Of course, building a useful list requires more than just a list insert, and not surprisingly building a list that you can insert into, delete from, and perform lookups on in a lock-free manner is non-trivial.
Deadlock Avoidance via Scheduling
Instead of deadlock prevention, in some scenarios deadlock avoidance is preferable. Avoidance requires some global knowledge of which locks various threads might grab during their execution, and subsequently schedules said threads in a way as to guarantee no deadlock can occur.

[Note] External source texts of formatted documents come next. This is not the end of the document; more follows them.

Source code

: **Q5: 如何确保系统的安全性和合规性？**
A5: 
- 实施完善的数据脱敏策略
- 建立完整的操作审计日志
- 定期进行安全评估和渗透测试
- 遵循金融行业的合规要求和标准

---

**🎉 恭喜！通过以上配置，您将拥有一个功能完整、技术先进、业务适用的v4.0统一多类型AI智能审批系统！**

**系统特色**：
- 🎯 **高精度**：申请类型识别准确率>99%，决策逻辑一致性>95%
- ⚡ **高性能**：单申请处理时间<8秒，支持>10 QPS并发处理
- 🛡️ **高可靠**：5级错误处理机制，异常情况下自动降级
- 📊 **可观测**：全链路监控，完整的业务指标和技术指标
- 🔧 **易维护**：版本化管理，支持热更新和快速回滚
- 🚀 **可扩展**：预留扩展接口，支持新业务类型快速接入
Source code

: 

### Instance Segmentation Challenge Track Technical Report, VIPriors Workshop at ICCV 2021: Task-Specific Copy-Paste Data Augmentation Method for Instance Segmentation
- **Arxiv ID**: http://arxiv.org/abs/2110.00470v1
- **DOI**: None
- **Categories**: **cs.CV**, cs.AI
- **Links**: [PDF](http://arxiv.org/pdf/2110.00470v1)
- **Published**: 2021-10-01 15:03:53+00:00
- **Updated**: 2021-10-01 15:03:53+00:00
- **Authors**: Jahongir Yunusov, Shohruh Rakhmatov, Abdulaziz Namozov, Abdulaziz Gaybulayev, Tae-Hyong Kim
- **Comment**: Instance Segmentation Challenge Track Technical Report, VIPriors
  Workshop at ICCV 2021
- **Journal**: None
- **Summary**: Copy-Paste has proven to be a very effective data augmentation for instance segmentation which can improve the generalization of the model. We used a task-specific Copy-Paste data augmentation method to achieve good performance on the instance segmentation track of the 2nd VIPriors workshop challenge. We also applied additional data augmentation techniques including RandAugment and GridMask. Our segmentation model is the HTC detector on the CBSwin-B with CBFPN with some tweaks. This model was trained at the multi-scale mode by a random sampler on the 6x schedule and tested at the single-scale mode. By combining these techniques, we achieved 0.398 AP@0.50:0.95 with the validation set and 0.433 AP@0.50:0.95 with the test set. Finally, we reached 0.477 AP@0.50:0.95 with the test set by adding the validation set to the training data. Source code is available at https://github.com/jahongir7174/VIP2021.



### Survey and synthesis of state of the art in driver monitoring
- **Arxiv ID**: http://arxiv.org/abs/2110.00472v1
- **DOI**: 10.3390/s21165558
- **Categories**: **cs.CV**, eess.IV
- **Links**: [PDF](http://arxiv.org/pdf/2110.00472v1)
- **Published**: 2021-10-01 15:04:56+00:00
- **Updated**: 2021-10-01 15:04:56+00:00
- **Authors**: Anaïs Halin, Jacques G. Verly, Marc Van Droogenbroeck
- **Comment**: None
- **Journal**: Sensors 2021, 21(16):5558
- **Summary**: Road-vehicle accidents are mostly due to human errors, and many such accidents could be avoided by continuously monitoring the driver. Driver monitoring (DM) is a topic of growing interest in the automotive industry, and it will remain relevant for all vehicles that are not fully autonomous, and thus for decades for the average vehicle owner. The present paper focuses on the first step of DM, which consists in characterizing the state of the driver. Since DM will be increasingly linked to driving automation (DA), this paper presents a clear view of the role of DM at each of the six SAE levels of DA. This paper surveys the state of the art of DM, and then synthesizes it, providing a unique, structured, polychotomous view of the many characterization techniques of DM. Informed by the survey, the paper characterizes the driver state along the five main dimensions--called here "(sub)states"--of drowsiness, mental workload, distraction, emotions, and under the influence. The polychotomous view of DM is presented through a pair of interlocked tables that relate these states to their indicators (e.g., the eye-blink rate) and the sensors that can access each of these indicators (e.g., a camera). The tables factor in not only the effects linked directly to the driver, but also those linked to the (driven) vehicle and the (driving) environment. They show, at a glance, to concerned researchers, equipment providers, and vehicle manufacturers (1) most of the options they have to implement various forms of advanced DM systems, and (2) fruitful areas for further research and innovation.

For example, assume we have two processors and four threads which must be scheduled upon them. Assume further we know that Thread 1 (T1) grabs locks L1 and L2 (in some order, at some point during its execution), T2 grabs L1 and L2 as well, T3 grabs just L2, and T4 grabs no locks at all. We can show these lock acquisition demands of the threads in tabular form:
T1 T2 T3 T4
L1 yes yes no no
L2 yes yes yes no
A smart scheduler could thus compute that as long as T1 and T2 are not run at the same time, no deadlock could ever arise. Here is one such schedule:
CPU 1 T3 T4
CPU 2 T1 T2
Note that it is OK for (T3 and T1) or (T3 and T2) to overlap.
Even though T3 grabs lock L2, it can never cause a deadlock by running concurrently with other threads because it only grabs one lock.
Unfortunately, they are only useful in very limited environments, for example, in an embedded system where one has full knowledge of the entire set of tasks that must be run and the locks that they need. Further, such approaches can limit concurrency, as we saw in the second example above. Thus, avoidance of deadlock via scheduling is not a widely-used general-purpose solution.
Detect and Recover
One final general strategy is to allow deadlocks to occasionally occur, and then take some action once such a deadlock has been detected.
Many database systems employ deadlock detection and recovery techniques. A deadlock detector runs periodically, building a resource graph and checking it for cycles. In the event of a cycle (deadlock), the system needs to be restarted.